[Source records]
━━━━━━
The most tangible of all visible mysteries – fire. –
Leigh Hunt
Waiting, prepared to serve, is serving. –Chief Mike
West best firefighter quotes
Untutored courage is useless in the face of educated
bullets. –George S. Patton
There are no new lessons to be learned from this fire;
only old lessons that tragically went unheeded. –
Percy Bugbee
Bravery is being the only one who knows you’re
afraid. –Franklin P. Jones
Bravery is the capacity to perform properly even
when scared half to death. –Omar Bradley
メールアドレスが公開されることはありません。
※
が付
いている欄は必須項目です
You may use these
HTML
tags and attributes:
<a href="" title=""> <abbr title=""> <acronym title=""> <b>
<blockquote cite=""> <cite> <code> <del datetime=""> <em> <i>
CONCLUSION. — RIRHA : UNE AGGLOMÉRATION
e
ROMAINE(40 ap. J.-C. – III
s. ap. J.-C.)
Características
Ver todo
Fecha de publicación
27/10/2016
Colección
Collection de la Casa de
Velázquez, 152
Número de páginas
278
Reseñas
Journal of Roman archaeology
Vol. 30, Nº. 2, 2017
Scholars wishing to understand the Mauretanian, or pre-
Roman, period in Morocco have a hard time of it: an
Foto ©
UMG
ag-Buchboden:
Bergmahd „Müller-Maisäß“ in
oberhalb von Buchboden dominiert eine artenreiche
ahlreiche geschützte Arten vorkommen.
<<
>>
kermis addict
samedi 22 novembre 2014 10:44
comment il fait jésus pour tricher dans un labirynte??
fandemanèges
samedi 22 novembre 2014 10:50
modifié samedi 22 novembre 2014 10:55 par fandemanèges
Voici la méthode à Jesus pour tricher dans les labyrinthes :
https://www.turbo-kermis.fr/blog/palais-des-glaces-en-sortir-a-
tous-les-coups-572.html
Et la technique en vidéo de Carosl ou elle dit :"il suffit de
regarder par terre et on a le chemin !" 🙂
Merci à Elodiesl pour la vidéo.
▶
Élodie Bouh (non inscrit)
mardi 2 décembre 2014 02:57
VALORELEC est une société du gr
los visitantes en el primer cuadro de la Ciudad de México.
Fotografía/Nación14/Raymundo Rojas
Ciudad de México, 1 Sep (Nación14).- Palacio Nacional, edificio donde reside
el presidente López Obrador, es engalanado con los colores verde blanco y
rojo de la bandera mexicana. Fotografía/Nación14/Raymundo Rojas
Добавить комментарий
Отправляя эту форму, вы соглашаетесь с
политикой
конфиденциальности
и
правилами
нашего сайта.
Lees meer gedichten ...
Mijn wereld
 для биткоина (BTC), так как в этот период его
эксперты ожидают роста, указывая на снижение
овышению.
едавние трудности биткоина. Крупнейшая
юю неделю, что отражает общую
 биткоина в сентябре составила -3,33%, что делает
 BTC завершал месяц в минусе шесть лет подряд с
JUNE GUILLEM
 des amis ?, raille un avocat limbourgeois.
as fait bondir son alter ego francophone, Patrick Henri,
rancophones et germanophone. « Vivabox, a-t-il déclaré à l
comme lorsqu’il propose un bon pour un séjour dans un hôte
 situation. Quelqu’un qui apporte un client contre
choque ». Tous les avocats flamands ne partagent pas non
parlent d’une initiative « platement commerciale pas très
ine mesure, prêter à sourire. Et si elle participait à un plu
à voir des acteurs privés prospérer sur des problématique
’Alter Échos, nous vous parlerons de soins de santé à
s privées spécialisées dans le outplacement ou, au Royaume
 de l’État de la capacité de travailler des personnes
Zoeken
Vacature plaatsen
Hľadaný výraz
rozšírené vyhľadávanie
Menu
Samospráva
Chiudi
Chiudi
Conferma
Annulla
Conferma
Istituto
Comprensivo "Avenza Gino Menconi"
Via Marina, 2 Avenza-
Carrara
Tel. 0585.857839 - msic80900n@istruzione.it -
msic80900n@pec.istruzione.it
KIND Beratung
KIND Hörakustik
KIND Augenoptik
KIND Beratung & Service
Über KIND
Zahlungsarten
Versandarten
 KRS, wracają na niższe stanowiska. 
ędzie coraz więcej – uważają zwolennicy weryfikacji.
━━━━━━
▶ **YOUR GOAL**: In the entries above, some lines hold the string "pour". Copy each of them.

▶ **TASK SOLUTION**:
comment il fait jésus pour tricher dans un labirynte??
Voici la méthode à Jesus pour tricher dans les labyrinthes :
Merci à Elodiesl pour la vidéo.
comme lorsqu’il propose un bon pour un séjour dans un hôte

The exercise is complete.